DATA SHOWN -

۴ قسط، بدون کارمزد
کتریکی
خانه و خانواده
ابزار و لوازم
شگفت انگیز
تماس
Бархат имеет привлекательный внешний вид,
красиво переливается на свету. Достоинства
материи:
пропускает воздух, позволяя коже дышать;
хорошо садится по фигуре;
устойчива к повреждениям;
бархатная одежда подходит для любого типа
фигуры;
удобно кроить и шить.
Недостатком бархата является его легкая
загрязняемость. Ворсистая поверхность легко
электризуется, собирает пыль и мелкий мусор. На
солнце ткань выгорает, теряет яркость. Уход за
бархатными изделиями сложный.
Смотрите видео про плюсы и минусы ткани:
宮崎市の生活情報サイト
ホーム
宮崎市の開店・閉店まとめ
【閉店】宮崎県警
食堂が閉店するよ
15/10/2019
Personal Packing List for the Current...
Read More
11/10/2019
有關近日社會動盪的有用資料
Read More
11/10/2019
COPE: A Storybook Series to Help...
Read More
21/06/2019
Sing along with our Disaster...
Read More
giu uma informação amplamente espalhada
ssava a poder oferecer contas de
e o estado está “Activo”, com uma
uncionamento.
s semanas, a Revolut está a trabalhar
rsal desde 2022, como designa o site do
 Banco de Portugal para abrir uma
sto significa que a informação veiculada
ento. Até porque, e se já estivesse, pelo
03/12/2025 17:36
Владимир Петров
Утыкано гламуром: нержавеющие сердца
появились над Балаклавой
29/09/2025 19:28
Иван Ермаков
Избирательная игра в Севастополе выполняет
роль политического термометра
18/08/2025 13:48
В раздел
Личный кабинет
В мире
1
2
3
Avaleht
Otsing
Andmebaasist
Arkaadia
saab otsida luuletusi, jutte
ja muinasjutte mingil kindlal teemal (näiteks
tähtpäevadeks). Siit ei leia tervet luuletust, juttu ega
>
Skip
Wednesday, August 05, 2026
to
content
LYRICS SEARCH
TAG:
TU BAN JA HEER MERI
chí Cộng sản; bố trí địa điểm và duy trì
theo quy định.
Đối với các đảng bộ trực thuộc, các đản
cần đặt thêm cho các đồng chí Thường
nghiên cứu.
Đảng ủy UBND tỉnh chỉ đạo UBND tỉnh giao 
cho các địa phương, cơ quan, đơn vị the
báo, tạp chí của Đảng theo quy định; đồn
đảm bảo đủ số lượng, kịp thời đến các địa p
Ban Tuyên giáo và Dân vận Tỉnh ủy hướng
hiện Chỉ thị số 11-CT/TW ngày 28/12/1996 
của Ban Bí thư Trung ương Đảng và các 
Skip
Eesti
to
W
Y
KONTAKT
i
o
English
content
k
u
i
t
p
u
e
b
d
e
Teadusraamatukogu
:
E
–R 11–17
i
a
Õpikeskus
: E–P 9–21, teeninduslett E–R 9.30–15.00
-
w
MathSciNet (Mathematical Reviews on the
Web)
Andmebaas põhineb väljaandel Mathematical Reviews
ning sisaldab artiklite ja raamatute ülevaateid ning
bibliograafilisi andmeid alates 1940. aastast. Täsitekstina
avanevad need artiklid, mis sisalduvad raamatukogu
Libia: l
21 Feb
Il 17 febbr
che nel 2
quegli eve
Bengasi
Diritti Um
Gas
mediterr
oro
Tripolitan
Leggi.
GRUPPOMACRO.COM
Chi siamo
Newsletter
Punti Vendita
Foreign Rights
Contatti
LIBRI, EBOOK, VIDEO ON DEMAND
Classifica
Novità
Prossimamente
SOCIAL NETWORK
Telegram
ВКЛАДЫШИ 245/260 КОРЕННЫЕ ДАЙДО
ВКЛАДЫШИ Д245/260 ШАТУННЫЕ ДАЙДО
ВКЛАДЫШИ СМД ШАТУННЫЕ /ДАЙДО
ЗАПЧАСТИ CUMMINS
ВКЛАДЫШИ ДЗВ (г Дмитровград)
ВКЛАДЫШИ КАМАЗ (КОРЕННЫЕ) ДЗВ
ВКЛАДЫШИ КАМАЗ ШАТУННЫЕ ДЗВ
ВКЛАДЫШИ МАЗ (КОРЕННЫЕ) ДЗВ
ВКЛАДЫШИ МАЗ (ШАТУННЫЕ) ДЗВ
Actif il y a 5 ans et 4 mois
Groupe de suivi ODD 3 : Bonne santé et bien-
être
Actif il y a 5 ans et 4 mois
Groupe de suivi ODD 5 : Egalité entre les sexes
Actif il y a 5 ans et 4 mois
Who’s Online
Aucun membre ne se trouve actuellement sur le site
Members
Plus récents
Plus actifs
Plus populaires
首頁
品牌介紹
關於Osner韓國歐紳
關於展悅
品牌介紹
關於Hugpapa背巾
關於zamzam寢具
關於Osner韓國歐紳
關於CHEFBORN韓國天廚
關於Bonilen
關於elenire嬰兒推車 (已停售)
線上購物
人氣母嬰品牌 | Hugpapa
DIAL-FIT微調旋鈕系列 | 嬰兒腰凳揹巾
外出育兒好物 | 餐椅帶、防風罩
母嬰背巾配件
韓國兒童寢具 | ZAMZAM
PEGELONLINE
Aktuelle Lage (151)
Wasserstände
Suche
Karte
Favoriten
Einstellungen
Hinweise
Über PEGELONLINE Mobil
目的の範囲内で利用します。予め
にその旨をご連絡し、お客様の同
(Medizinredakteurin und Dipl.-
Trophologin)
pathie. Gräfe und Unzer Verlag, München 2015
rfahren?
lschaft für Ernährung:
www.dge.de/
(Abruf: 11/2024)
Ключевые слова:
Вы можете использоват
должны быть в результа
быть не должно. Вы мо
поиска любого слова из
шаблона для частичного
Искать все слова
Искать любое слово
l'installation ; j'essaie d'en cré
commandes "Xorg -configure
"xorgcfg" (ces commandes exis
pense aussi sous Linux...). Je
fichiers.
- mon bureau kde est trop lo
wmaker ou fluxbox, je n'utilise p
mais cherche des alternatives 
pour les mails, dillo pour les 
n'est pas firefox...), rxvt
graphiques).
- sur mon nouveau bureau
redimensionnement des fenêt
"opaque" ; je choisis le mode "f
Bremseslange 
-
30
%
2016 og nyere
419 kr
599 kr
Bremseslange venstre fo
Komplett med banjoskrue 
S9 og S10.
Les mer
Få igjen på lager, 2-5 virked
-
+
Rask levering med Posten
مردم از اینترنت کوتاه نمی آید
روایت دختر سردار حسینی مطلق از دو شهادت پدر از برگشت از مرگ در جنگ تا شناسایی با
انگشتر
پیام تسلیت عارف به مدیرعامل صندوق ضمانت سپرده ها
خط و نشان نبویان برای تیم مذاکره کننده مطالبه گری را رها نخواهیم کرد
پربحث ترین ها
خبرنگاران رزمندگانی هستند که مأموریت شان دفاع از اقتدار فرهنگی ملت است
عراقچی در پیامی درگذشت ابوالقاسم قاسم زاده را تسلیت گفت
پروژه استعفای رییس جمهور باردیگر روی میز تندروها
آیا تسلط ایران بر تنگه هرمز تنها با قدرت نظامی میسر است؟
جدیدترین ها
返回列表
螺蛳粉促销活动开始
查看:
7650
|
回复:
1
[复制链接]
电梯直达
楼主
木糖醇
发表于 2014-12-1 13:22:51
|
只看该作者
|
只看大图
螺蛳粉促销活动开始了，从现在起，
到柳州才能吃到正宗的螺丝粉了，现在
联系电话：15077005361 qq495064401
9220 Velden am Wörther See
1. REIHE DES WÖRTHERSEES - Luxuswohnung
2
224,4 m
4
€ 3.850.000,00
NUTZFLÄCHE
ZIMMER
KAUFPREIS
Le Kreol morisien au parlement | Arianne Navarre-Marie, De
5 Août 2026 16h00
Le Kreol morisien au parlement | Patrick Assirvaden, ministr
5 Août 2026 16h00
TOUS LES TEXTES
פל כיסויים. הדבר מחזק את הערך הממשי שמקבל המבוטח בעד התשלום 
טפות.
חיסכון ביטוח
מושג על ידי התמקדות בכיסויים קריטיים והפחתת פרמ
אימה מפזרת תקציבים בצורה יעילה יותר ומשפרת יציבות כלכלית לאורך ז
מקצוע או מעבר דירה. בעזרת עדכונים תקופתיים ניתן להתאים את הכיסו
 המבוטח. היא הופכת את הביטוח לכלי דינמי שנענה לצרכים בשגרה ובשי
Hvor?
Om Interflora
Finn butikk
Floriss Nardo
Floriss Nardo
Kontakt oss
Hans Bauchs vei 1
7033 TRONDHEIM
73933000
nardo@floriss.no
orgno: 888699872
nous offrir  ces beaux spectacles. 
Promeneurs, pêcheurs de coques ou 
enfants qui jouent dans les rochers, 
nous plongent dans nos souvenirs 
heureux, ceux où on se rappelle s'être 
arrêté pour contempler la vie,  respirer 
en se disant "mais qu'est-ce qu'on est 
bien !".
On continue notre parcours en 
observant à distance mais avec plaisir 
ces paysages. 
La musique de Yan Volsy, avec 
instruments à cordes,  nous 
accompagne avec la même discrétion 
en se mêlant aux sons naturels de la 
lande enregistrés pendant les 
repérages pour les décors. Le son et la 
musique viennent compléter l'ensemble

ASSIGNED TASK - Reproduce verbatim only this range: the first line of the material through the line that contains "e o estado está", inclusive.

SOLUTION TO THIS EXERCISE -
۴ قسط، بدون کارمزد
کتریکی
خانه و خانواده
ابزار و لوازم
شگفت انگیز
تماس
Бархат имеет привлекательный внешний вид,
красиво переливается на свету. Достоинства
материи:
пропускает воздух, позволяя коже дышать;
хорошо садится по фигуре;
устойчива к повреждениям;
бархатная одежда подходит для любого типа
фигуры;
удобно кроить и шить.
Недостатком бархата является его легкая
загрязняемость. Ворсистая поверхность легко
электризуется, собирает пыль и мелкий мусор. На
солнце ткань выгорает, теряет яркость. Уход за
бархатными изделиями сложный.
Смотрите видео про плюсы и минусы ткани:
宮崎市の生活情報サイト
ホーム
宮崎市の開店・閉店まとめ
【閉店】宮崎県警
食堂が閉店するよ
15/10/2019
Personal Packing List for the Current...
Read More
11/10/2019
有關近日社會動盪的有用資料
Read More
11/10/2019
COPE: A Storybook Series to Help...
Read More
21/06/2019
Sing along with our Disaster...
Read More
giu uma informação amplamente espalhada
ssava a poder oferecer contas de
e o estado está “Activo”, com uma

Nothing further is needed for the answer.